Vaccinations for 12- to 15-year-olds in Israel began two weeks ago, but the Health Ministry did not issue a direct recommendation for teens to get vaccinated.

According to the Kan public broadcaster, the ministry is now leaning toward recommending that teenagers be vaccinated as soon as possible and is considering launching a public campaign aimed at convincing parents to do so. Hebrew media reports indicate that demand for vaccines for 12- to 15-year-olds has spiked over the past few days due to the outbreaks.

Barbash told Channel 12 that he would recommend parents not take any unvaccinated children abroad this summer, due to fears of the Delta variant. That mutation “is a game-changer. It is taking control the world over,” he said. “We’re going to have to live with it. It’s far more contagious… It also hits youths and children.”

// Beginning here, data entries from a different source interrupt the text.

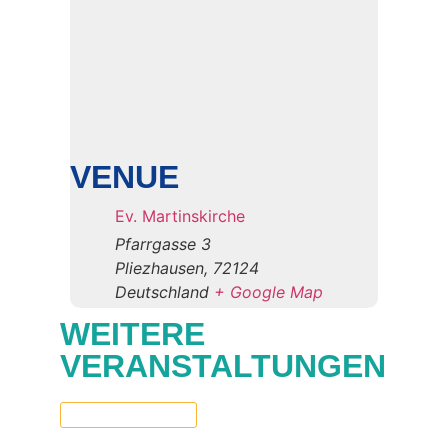
VENUE
Ev. Martinskirche
Pfarrgasse 3
Pliezhausen
,
72124
Deutschland
+ Google Map
WEITERE
VERANSTALTUNGEN
Now
 - 
06.10.2026
Select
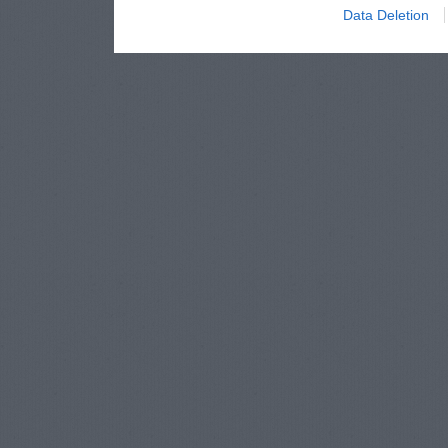
Data Deletion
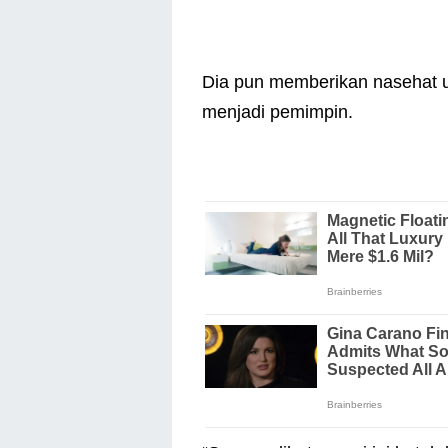
Dia pun memberikan nasehat un
menjadi pemimpin.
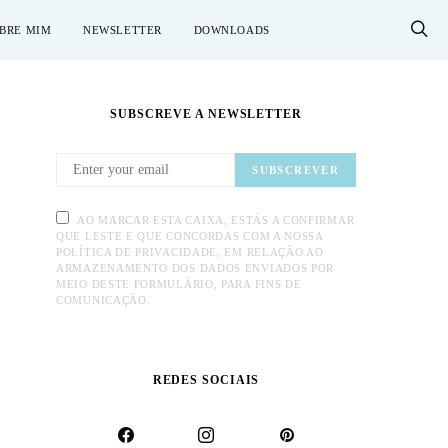
BRE MIM
NEWSLETTER
DOWNLOADS
SUBSCREVE A NEWSLETTER
SUBSCREVER
AO MARCAR ESTA CAIXA, ESTÁS A CONFIRMAR
QUE LESTE E QUE CONCORDAS COM A NOSSA
POLÍTICA DE PRIVACIDADE, EM RELAÇÃO AO
ARMAZENAMENTO DOS DADOS ENVIADOS POR
MEIO DESTE FORMULÁRIO, PARA FINS DE
COMUNICAÇÃO.
REDES SOCIAIS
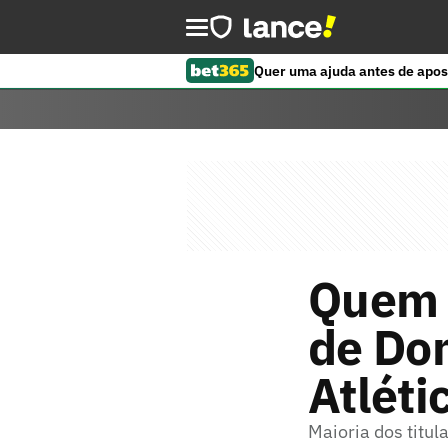
Quer uma ajuda antes de apos
Quem 
de Dom
Atléti
Maioria dos titul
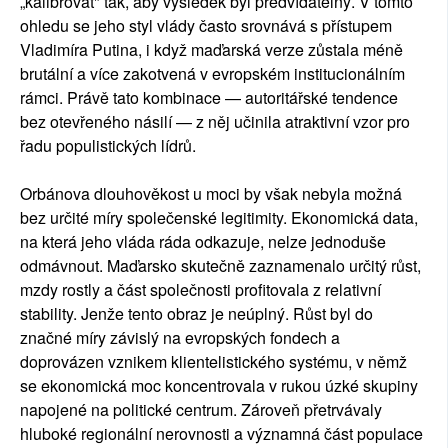
„kalibrovat" tak, aby výsledek byl předvídatelný. V tomto
ohledu se jeho styl vlády často srovnává s přístupem
Vladimíra Putina, i když maďarská verze zůstala méně
brutální a více zakotvená v evropském institucionálním
rámci. Právě tato kombinace — autoritářské tendence
bez otevřeného násilí — z něj učinila atraktivní vzor pro
řadu populistických lídrů.
Orbánova dlouhověkost u moci by však nebyla možná
bez určité míry společenské legitimity. Ekonomická data,
na která jeho vláda ráda odkazuje, nelze jednoduše
odmávnout. Maďarsko skutečně zaznamenalo určitý růst,
mzdy rostly a část společnosti profitovala z relativní
stability. Jenže tento obraz je neúplný. Růst byl do
značné míry závislý na evropských fondech a
doprovázen vznikem klientelistického systému, v němž
se ekonomická moc koncentrovala v rukou úzké skupiny
napojené na politické centrum. Zároveň přetrvávaly
hluboké regionální nerovnosti a významná část populace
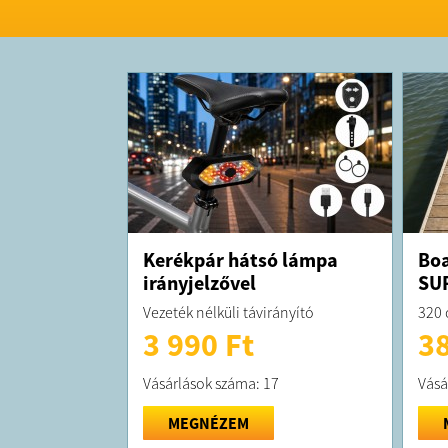
Kerékpár hátsó lámpa
Boa
irányjelzővel
SUP
Vezeték nélküli távirányító
320 
3 990 Ft
38
Vásárlások száma: 17
Vásá
MEGNÉZEM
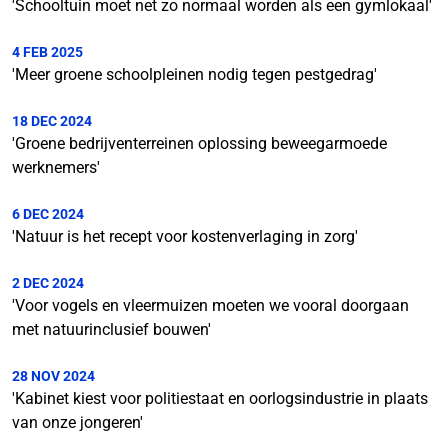
'Schooltuin moet net zo normaal worden als een gymlokaal'
4 FEB 2025
'Meer groene schoolpleinen nodig tegen pestgedrag'
18 DEC 2024
'Groene bedrijventerreinen oplossing beweegarmoede
werknemers'
6 DEC 2024
'Natuur is het recept voor kostenverlaging in zorg'
2 DEC 2024
'Voor vogels en vleermuizen moeten we vooral doorgaan
met natuurinclusief bouwen'
28 NOV 2024
'Kabinet kiest voor politiestaat en oorlogsindustrie in plaats
van onze jongeren'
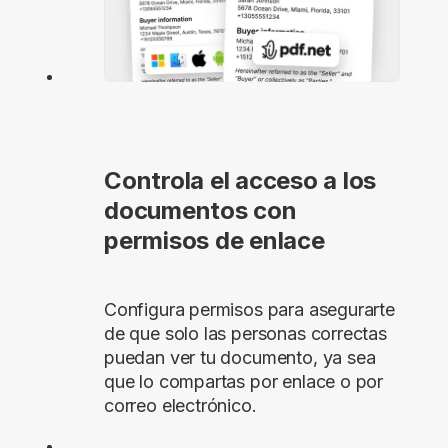
Controla el acceso a los
documentos con
permisos de enlace
Configura permisos para asegurarte
de que solo las personas correctas
puedan ver tu documento, ya sea
que lo compartas por enlace o por
correo electrónico.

An Israeli child receives a COVID-19 vaccine at a Clalit vaccination center in Petah Tikva, on June 6, 2021. (Flash90)

Barbash said he backs the proposal to reinstate masks at Ben-Gurion Airport as well as in schools: “We’ve got to go backwards.”

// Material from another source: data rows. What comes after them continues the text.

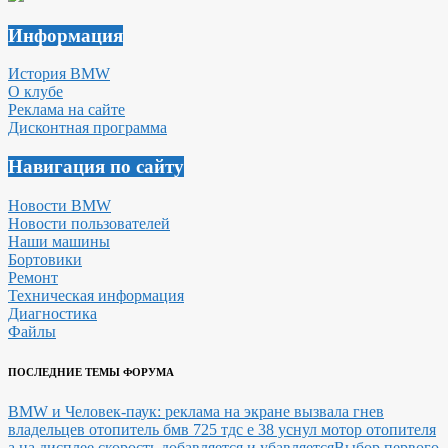
Информация
История BMW
О клубе
Реклама на сайте
Дисконтная программа
Навигация по сайту
Новости BMW
Новости пользователей
Наши машины
Бортовики
Ремонт
Техническая информация
Диагностика
Файлы
ПОСЛЕДНИЕ ТЕМЫ ФОРУМА
BMW и Человек-паук: реклама на экране вызвала гнев
владельцев
отопитель бмв 725 тдс е 38 уснул мотор отопителя
а на дисплее скорость добавляется и убавляется
Выбор первого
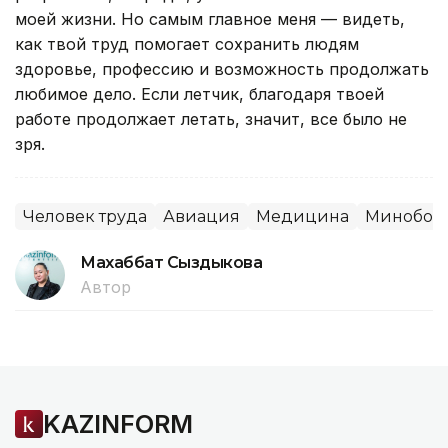
моей жизни. Но самым главное меня — видеть,
как твой труд помогает сохранить людям
здоровье, профессию и возможность продолжать
любимое дело. Если летчик, благодаря твоей
работе продолжает летать, значит, все было не
зря.
Человек труда
Авиация
Медицина
Минобор
Махаббат Сыздыкова
Автор
KAZINFORM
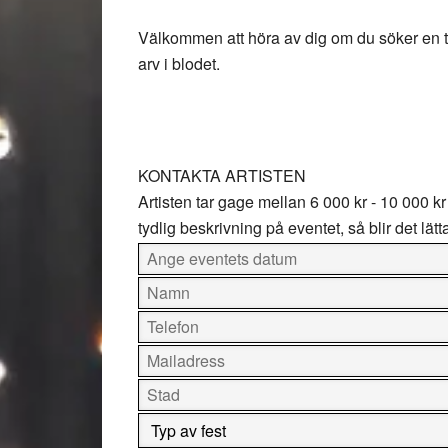
Välkommen att höra av dig om du söker en t
arv i blodet.
KONTAKTA ARTISTEN
Artisten tar gage mellan
6 000 kr - 10 000 kr
tydlig beskrivning på eventet, så blir det lätt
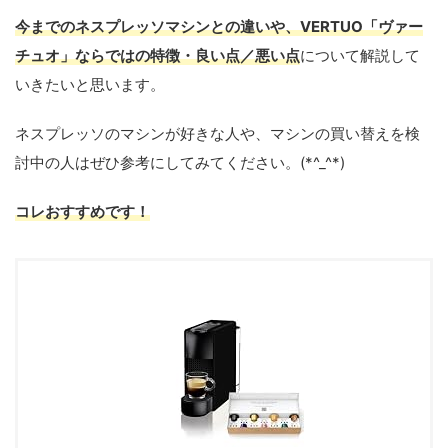
今までのネスプレッソマシンとの違いや、VERTUO「ヴァー
チュオ」ならではの特徴・良い点／悪い点
について解説して
いきたいと思います。
ネスプレッソのマシンが好きな人や、マシンの買い替えを検
討中の人はぜひ参考にしてみてください。(*^_^*)
コレおすすめです！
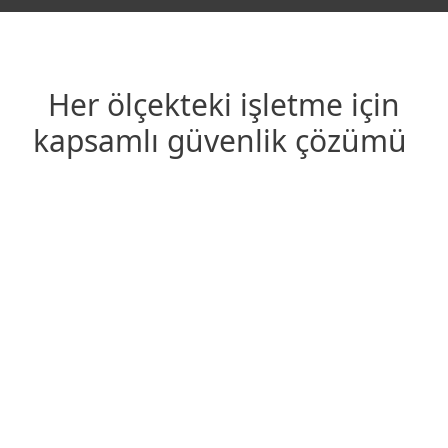
Her ölçekteki işletme için
kapsamlı güvenlik çözümü
Genişletilmiş tespit ve müdahale
Önleme, tespit ve
iyileştirme için eksiksiz bir
çözüm alın
Gelişmiş Tehdit Savunma
Sıfır gün tehditlerini önler
Sağlam şifreleme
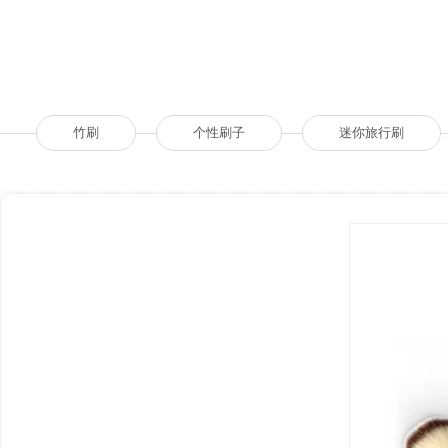
竹刷
个性刷子
迷你旅行刷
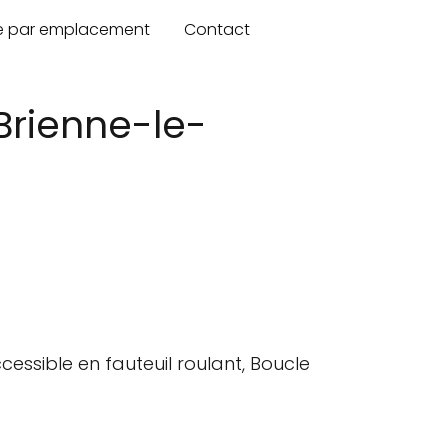
re par emplacement
Contact
Brienne-le-
cessible en fauteuil roulant, Boucle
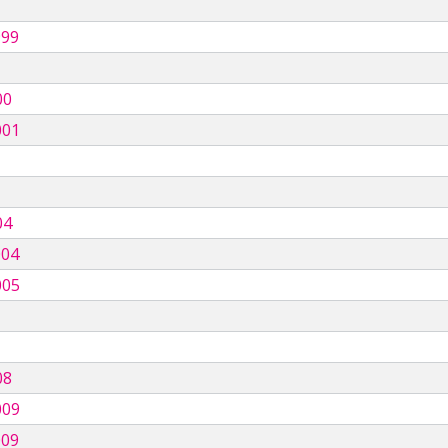
999
00
001
04
004
005
08
009
009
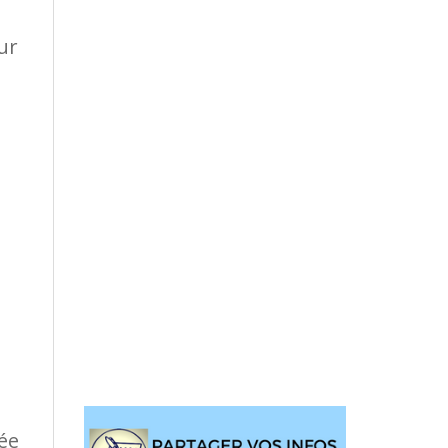
ur
uée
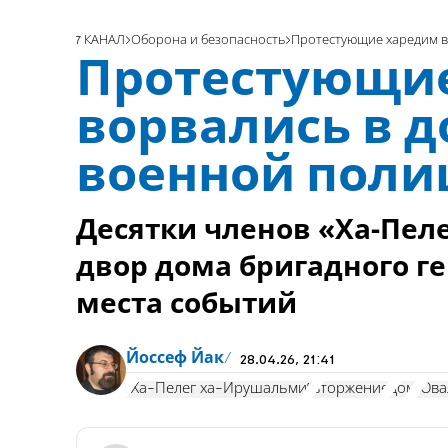
7 КАНАЛ
Оборона и безопасность
Протестующие харедим в
Протестующи
ворвались в 
военной поли
Десятки членов «Ха-Пел
двор дома бригадного г
места событий
Йоссеф Йак
28.04.26, 21:41
"Ха-Пелег ха-Ирушальми"
вторжение
дом
Юва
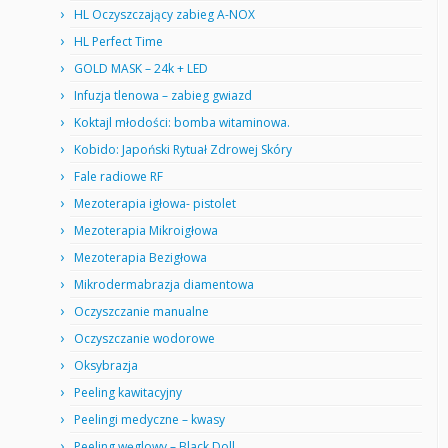
HL Oczyszczający zabieg A-NOX
HL Perfect Time
GOLD MASK – 24k + LED
Infuzja tlenowa – zabieg gwiazd
Koktajl młodości: bomba witaminowa.
Kobido: Japoński Rytuał Zdrowej Skóry
Fale radiowe RF
Mezoterapia igłowa- pistolet
Mezoterapia Mikroigłowa
Mezoterapia Bezigłowa
Mikrodermabrazja diamentowa
Oczyszczanie manualne
Oczyszczanie wodorowe
Oksybrazja
Peeling kawitacyjny
Peelingi medyczne – kwasy
Peeling węglowy – Black Doll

Israel officially lifted its indoor mask mandate on June 15, removing the requirement for masks virtually everywhere except on planes.

New Minister of Education Yifat Shasha-Biton speaks at a ceremony as she takes over from Yoav Gallant, at the Education Ministry in Jerusalem on June 14, 2021. (Olivier Fitoussi/FLASH90)

At the government’s first cabinet meeting on Sunday, Education Minister Yifat Shasha-Biton clashed with Bennett and Horowitz, the health minister, over COVID regulations. Shasha-Biton opposed extending the Coronavirus Law that provides the government with emergency powers to deal with the virus. The education minister accused the Health Ministry and other officials of acting out of political motives, something that both Bennett and Horowitz rejected.

Shasha-Biton opposed the idea that Israel is still in an emergency situation, and claimed that the figures and numbers of the past month back up her assertion. Justice Minister Gideon Sa’ar proposed a compromise deal that calls on the government to establish a new law within four months that would replace the current law, and Shasha-Biton reportedly accepted that arrangement.

On Sunday morning, the Health Ministry ordered all those present at a show in Beit She’an Thursday night — including those vaccinated — to enter quarantine after a member of the audience tested positive for the Delta COVID variant. But later on Sunday, the Health Ministry walked back the decision, saying only those who are unvaccinated must quarantine, but others at the event should get tested and stay home until they receive their results.

As of Sunday evening, there were 287 active COVID cases in Israel, including 46 confirmed cases in the past 24 hours, according to the Health Ministry.